/---
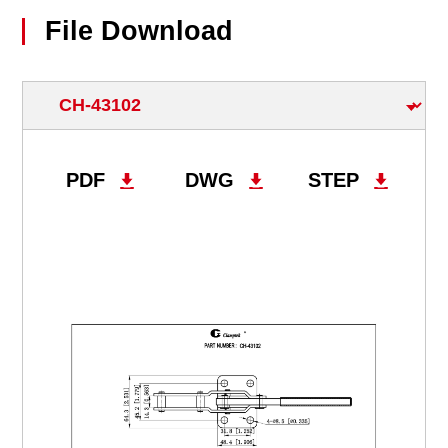
File Download
PDF
DWG
STEP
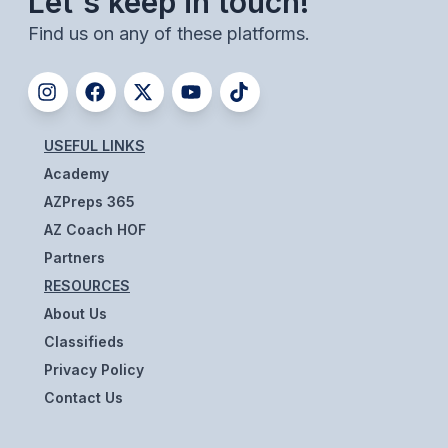
Let's keep in touch!
BADMINTON
Find us on any of these platforms.
SOCCER
CROSS COUNTRY
GOLF
USEFUL LINKS
Academy
SWIM & DIVE
AZPreps 365
AZ Coach HOF
WINTER SPORTS
Partners
RESOURCES
BASKETBALL
About Us
SOCCER
Classifieds
Privacy Policy
WRESTLING
Contact Us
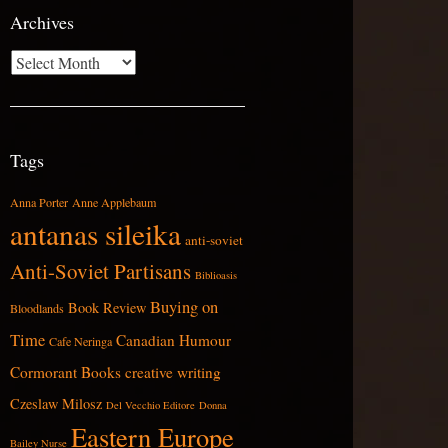
Archives
Archives
Tags
Anna Porter
Anne Applebaum
antanas sileika
anti-soviet
Anti-Soviet Partisans
Biblioasis
Buying on
Book Review
Bloodlands
Time
Canadian Humour
Cafe Neringa
Cormorant Books
creative writing
Czeslaw Milosz
Del Vecchio Editore
Donna
Eastern Europe
Bailey Nurse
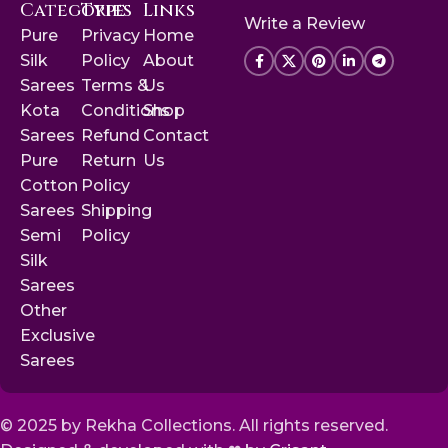
Categories
Type
Links
Write a Review
Pure
Privacy
Home
Silk
Policy
About
Sarees
Terms &
Us
Kota
Conditions
Shop
Sarees
Refund
Contact
Pure
Return
Us
Cotton
Policy
Sarees
Shipping
Semi
Policy
Silk
Sarees
Other
Exclusive
Sarees
© 2025 by Rekha Collections. All rights reserved.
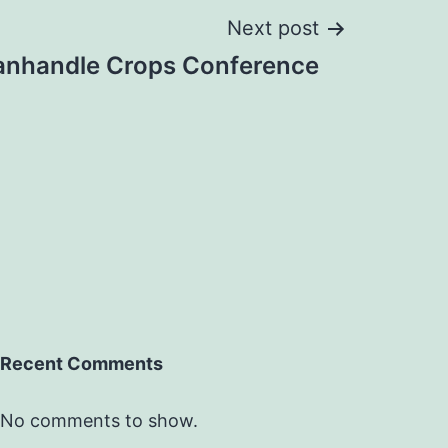
Next post
anhandle Crops Conference
Recent Comments
No comments to show.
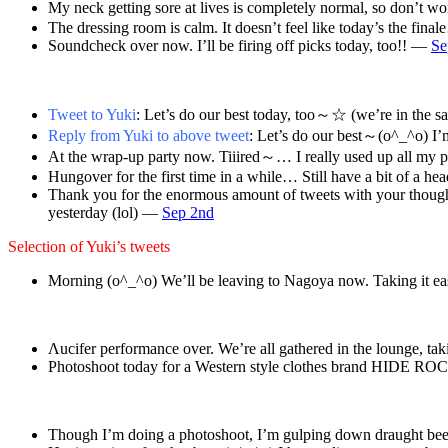
My neck getting sore at lives is completely normal, so don’t wo
The dressing room is calm. It doesn’t feel like today’s the fin
Soundcheck over now. I’ll be firing off picks today, too!! —
Se
Tweet to Yuki
: Let’s do our best today, too～☆ (we’re in the
Reply from Yuki to above tweet
: Let’s do our best～(o^_^o) I’m
At the wrap-up party now. Tiiired～… I really used up all my
Hungover for the first time in a while… Still have a bit of a 
Thank you for the enormous amount of tweets with your though
yesterday (lol) —
Sep 2nd
Selection of Yuki’s tweets
Morning (o^_^o) We’ll be leaving to Nagoya now. Taking it ea
Λucifer performance over. We’re all gathered in the lounge, t
Photoshoot today for a Western style clothes brand HIDE R
Though I’m doing a photoshoot, I’m gulping down draught bee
\---
**Directive:** Count every line of the material above that includes "tweets", giving the total without any other words.

**Response to this task:** 2